Для Мэтта нянчить нас означало ходить с нами на пруды, и пока позволяла погода – а в тот год бабье лето растянулось чуть ли не до конца октября, – мы почти ни дня не пропускали. Кстати, отличное лекарство от душевной боли, очень рекомендую. Вода завораживает, даже если не интересуешься ее обитателями. Как-никак здесь зародилась жизнь, всем нам вода была колыбелью.
Лишь одно омрачало для меня наши вылазки – встречи с Мэри Пай на обратном пути. К тому времени я успевала устать, проголодаться, рвалась домой, вот и ходила вокруг Мэтта кругами, с досады пиная шпалы, пока Мэтт с Мэри болтали. Я не понимала, о чем таком важном им надо говорить, что нельзя обсудить в субботу, когда Мэтт на ферме. Оба были с грузом – Мэри с покупками, Мэтт с Бо на плечах, увесистой, словно мешок с песком; по-хорошему, обоим скорей бы домой. А они стояли навьюченные, переминаясь с ноги на ногу, и болтали о всяких пустяках. Тянулись минуты, я рыла в песке ямки носком туфли, от нетерпения грызла ногти. Наконец Мэтт говорил: «Ну, мне пора», а Мэри отвечала: «Да», и они болтали еще минут десять.
Однажды Мэри неуверенно спросила:
– Как ты, Мэтт… держишься?
Тогда все нас об этом спрашивали, а отвечать полагалось: спасибо, все в порядке. Однако на этот раз Мэтт заколебался. Я глянула на него – он смотрел вбок, вглубь леса по ту сторону насыпи. Потом вновь повернулся к Мэри и ответил с улыбкой:
– Еле-еле.
Мэри невольно всплеснула руками, хоть и держала покупки. Мэтт пожал плечами, снова улыбнулся и повторил:
– Ну, мне пора.
* * *
Теперь мне кажется, что смерть наших родителей тяжелее всех перенес Мэтт. По всеобщему мнению, самый тяжкий удар пришелся на меня, но я сомневаюсь. Я могла опереться на Мэтта, а он – ни на кого. В начале сентября ему исполнилось восемнадцать, и все считали – как окружающие, так и он сам, – что он уже взрослый, не пропадет.
Надеюсь, мы с Бо служили ему утешением. И не сомневаюсь, было у него и другое утешение, пруды. Я уверена, его поддерживала мысль о непрерывности жизни. О том, что чья-то смерть не означает конец всему живому. О том, что смерть – тоже часть круговорота.
А Мэри… Теперь мне кажется, Мэтт находил утешение и в этих кратких беседах с нею.
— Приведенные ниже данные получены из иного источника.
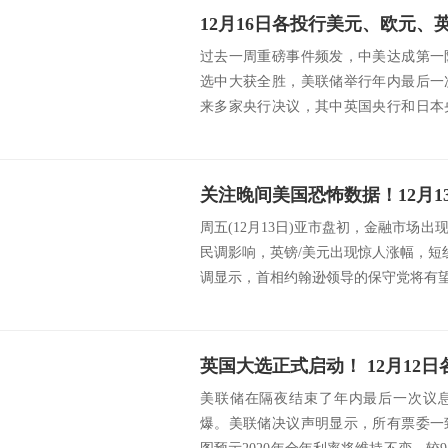
过去一周重磅事件频发，中美达成第一
选中大获全胜，美联储举行年内最后一
来多家央行决议，其中英国央行和日本
面，欧美将公布...
周五(12月13日)亚市盘初，金融市场
民调影响，英镑/美元出现惊人涨幅，短
调显示，首相约翰逊领导的保守党将有望赢
美联储在隔夜结束了年内最后一次议
爆。美联储决议声明显示，所有票委一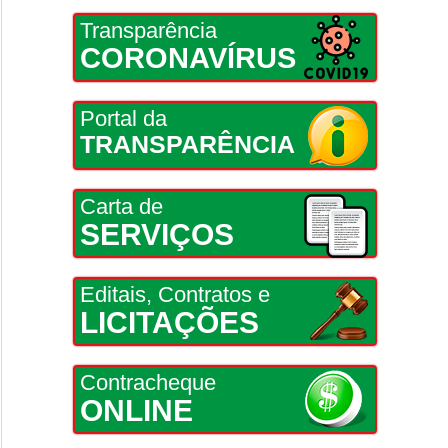
Transparência
CORONAVÍRUS
Portal da
TRANSPARÊNCIA
Carta de
SERVIÇOS
Editais, Contratos e
LICITAÇÕES
Contracheque
ONLINE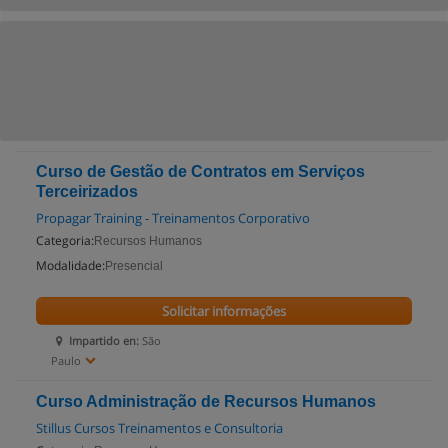
Curso de Gestão de Contratos em Serviços
Terceirizados
Propagar Training - Treinamentos Corporativo
Categoria:
Recursos Humanos
Modalidade:
Presencial
Solicitar informações
Impartido en:
São
Paulo
Curso Administração de Recursos Humanos
Stillus Cursos Treinamentos e Consultoria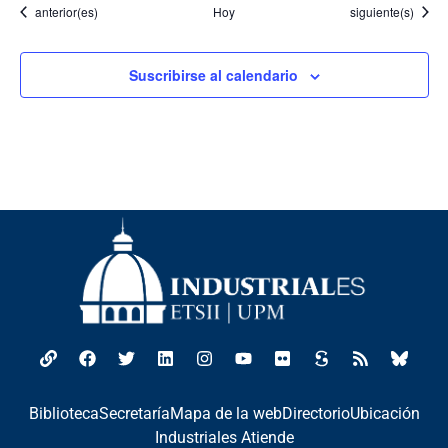
Eventos
Eventos
anterior(es)
Hoy
siguiente(s)
Suscribirse al calendario
Biblioteca
Secretaría
Mapa de la web
Directorio
Ubicación
Industriales Atiende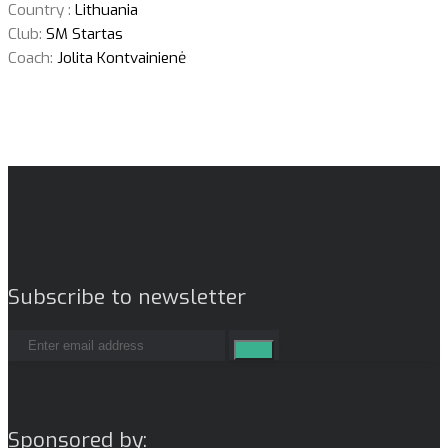
Country :
Lithuania
Club:
SM Startas
Coach:
Jolita Kontvainienė
Subscribe to newsletter
Sponsored by: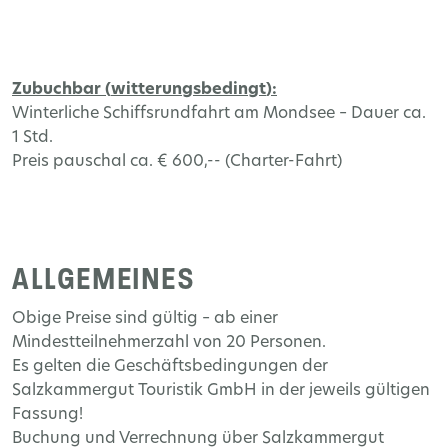
Zubuchbar
(
witterungsbedingt
):
Winterliche
Schiffsrundfahrt
am
Mondsee
–
Dauer
ca
.
1
Std
.
Preis
pauschal
ca
. € 600,-- (
Charter
-
Fahrt
)
ALLGEMEINES
Obige Preise sind gültig – ab einer
Mindestteilnehmerzahl von 20 Personen.
Es gelten die Geschäftsbedingungen der
Salzkammergut Touristik GmbH in der jeweils gültigen
Fassung!
Buchung und Verrechnung über Salzkammergut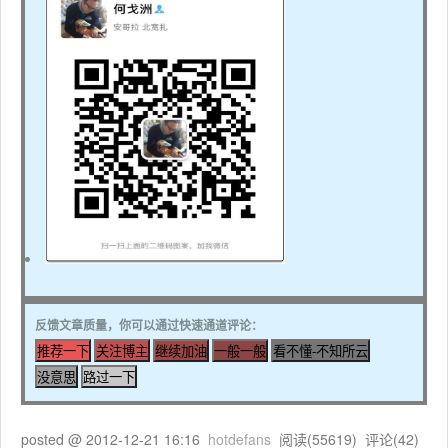
反馈文章质量，你可以通过快速通道评论：
posted @
2012-12-21 16:16
hotdefans
阅读(
55619
) 评论(
42
)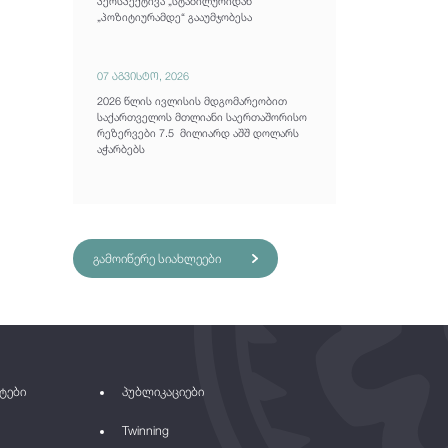
პერსპექტივა „სტაბილურიდან“
„პოზიტიურამდე“ გააუმჯობესა
07 აგვისტო, 2026
2026 წლის ივლისის მდგომარეობით
საქართველოს მთლიანი საერთაშორისო
რეზერვები 7.5 მილიარდ აშშ დოლარს
აჭარბებს
გამოიწერე სიახლეები
ტები
პუბლიკაციები
Twinning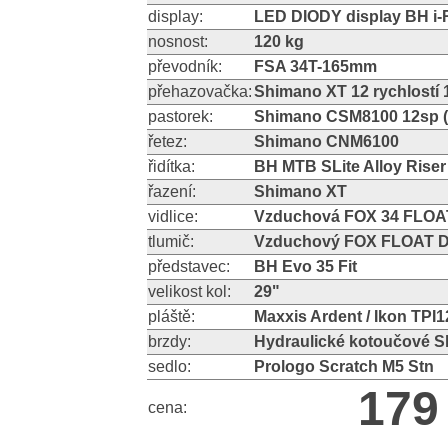
display:
LED DIODY display BH i
nosnost:
120 kg
převodník:
FSA 34T-165mm
přehazovačka:
Shimano XT 12 rychlostí 
pastorek:
Shimano CSM8100 12sp (
řetez:
Shimano CNM6100
řidítka:
BH MTB SLite Alloy Rise
řazení:
Shimano XT
vidlice:
Vzduchová FOX 34 FLOA
tlumič:
Vzduchový FOX FLOAT D
představec:
BH Evo 35 Fit
velikost kol:
29"
pláště:
Maxxis Ardent / Ikon TP
brzdy:
Hydraulické kotoučové 
sedlo:
Prologo Scratch M5 Stn
179
cena: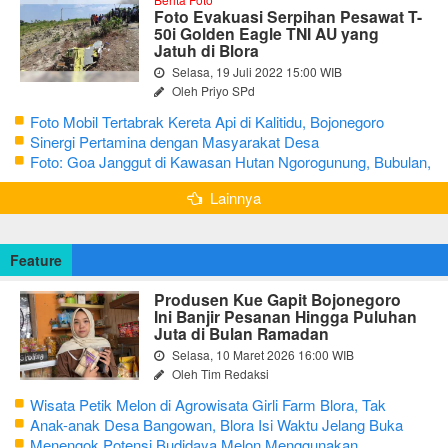
Foto Evakuasi Serpihan Pesawat T-
50i Golden Eagle TNI AU yang
Jatuh di Blora
Selasa, 19 Juli 2022 15:00 WIB
Oleh Priyo SPd
Foto Mobil Tertabrak Kereta Api di Kalitidu, Bojonegoro
Sinergi Pertamina dengan Masyarakat Desa
Foto: Goa Janggut di Kawasan Hutan Ngorogunung, Bubulan,
Bojonegoro
Lainnya
Feature
Produsen Kue Gapit Bojonegoro
Ini Banjir Pesanan Hingga Puluhan
Juta di Bulan Ramadan
Selasa, 10 Maret 2026 16:00 WIB
Oleh Tim Redaksi
Wisata Petik Melon di Agrowisata Girli Farm Blora, Tak
Sampai 5 Hari Sudah Ludes Terjual
Anak-anak Desa Bangowan, Blora Isi Waktu Jelang Buka
Puasa dengan Latihan Gamelan
Menengok Potensi Budidaya Melon Menggunakan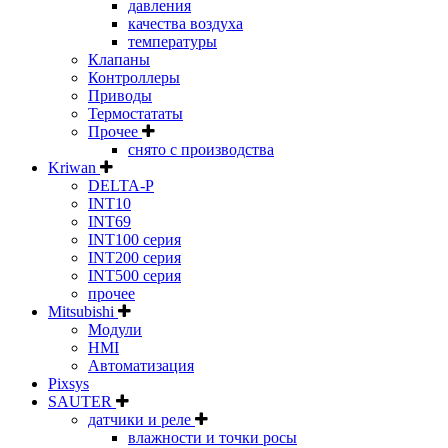
давления
качества воздуха
температуры
Клапаны
Контроллеры
Приводы
Термостататы
Прочее
снято с производства
Kriwan
DELTA-P
INT10
INT69
INT100 серия
INT200 серия
INT500 серия
прочее
Mitsubishi
Модули
HMI
Автоматизация
Pixsys
SAUTER
датчики и реле
влажности и точки росы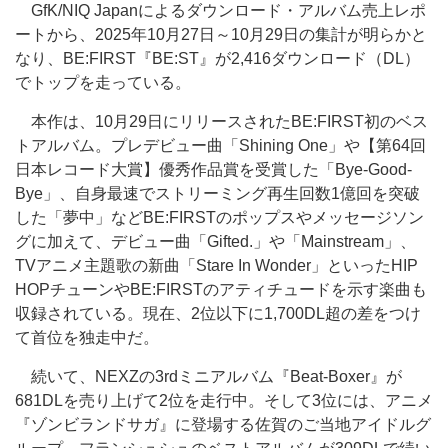
GfK/NIQ Japanによるダウンロード・アルバム売上レポ
ートから、2025年10月27日～10月29日の集計が明らかと
なり、BE:FIRST『BE:ST』が2,416ダウンロード（DL）
でトップを走っている。
本作は、10月29日にリリースされたBE:FIRST初のベス
トアルバム。プレデビュー曲「Shining One」や【第64回
日本レコード大賞】優秀作品賞を受賞した「Bye-Good-
Bye」、自身最速でストリーミング再生回数1億回を突破
した「夢中」などBE:FIRSTのポップスやメッセージソン
グに加えて、デビュー曲「Gifted.」や「Mainstream」、
TVアニメ主題歌の新曲「Stare In Wonder」といったHIP
HOPチューンやBE:FIRSTのアティチュードを示す楽曲も
収録されている。現在、2位以下に1,700DL超の差をつけ
て首位を独走中だ。
続いて、NEXZの3rdミニアルバム『Beat-Boxer』が
681DLを売り上げて2位を走行中。そして3位には、アニメ
『ゾンビランドサガ』に登場する佐賀のご当地アイドルグ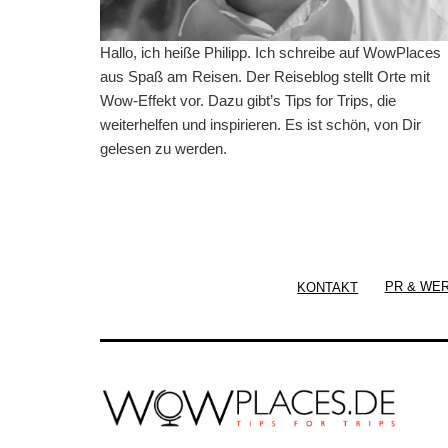
Hallo, ich heiße Philipp. Ich schreibe auf WowPlaces
aus Spaß am Reisen. Der Reiseblog stellt Orte mit
Wow-Effekt vor. Dazu gibt’s Tips for Trips, die
weiterhelfen und inspirieren. Es ist schön, von Dir
gelesen zu werden.
KONTAKT
PR & WE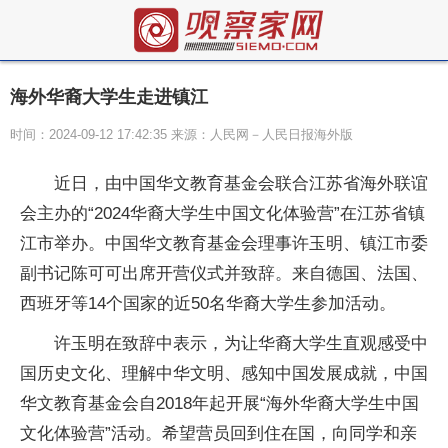
海外华裔大学生走进镇江
时间：2024-09-12 17:42:35 来源：人民网－人民日报海外版
近日，由中国华文教育基金会联合江苏省海外联谊
会主办的“2024华裔大学生中国文化体验营”在江苏省镇
江市举办。中国华文教育基金会理事许玉明、镇江市委
副书记陈可可出席开营仪式并致辞。来自德国、法国、
西班牙等14个国家的近50名华裔大学生参加活动。
许玉明在致辞中表示，为让华裔大学生直观感受中
国历史文化、理解中华文明、感知中国发展成就，中国
华文教育基金会自2018年起开展“海外华裔大学生中国
文化体验营”活动。希望营员回到住在国，向同学和亲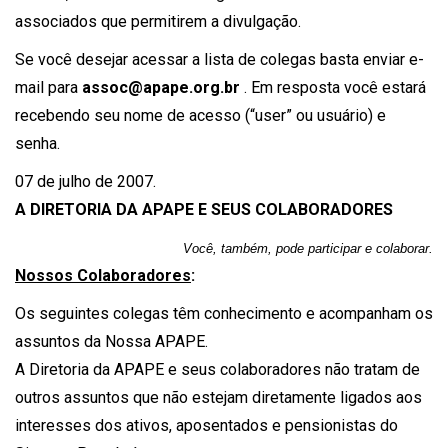
associados que permitirem a divulgação.
Se você desejar acessar a lista de colegas basta enviar e-
mail para
assoc@apape.org.br
. Em resposta você estará
recebendo seu nome de acesso (“user” ou usuário) e
senha.
07 de julho de 2007.
A DIRETORIA DA APAPE E SEUS COLABORADORES
Você, também, pode participar e colaborar.
Nossos Colaboradores
:
Os seguintes colegas têm conhecimento e acompanham os
assuntos da Nossa APAPE.
A Diretoria da APAPE e seus colaboradores não tratam de
outros assuntos que não estejam diretamente ligados aos
interesses dos ativos, aposentados e pensionistas do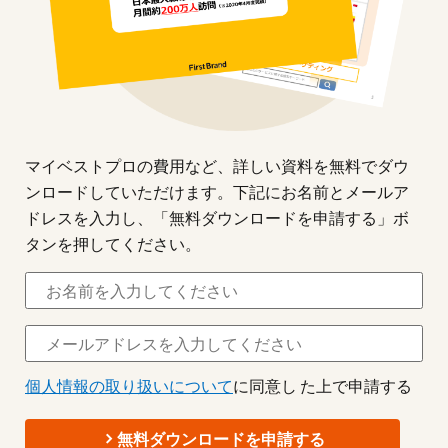
マイベストプロの費用など、詳しい資料を無料でダウ
ンロードしていただけます。下記にお名前とメールア
ドレスを入力し、「無料ダウンロードを申請する」ボ
タンを押してください。
個人情報の取り扱いについて
に同意し た上で申請する
無料ダウンロードを申請する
Без рассказа о Паях тут не обойтись. Почти все из того, что мне о них известно, я узнала от старой мисс Вернон, когда помогала ей на каникулах полоть грядки. Возможно, память ее подводила, зато она всему свидетель, знала их семью с самого начала, от Джексона Пая, – словом, источник вполне надежный. Конечно, не об одних Паях шла речь, вся история Вороньего озера и его первопоселенцев разворачивалась передо мной на этих грядках с морковкой и фасолью. Я работала, а мисс Вернон рассказывала, и чем дальше продвигалась я вдоль рядов, тем громче ей приходилось орать, и наконец она не выдерживала: «Да передвинь же ты наконец стул, ради бога! Как мне до тебя докричаться?» И я спешила к ней, помогала встать и двигала стул вдоль дорожки между грядок, чтобы ей удобно было рассказывать.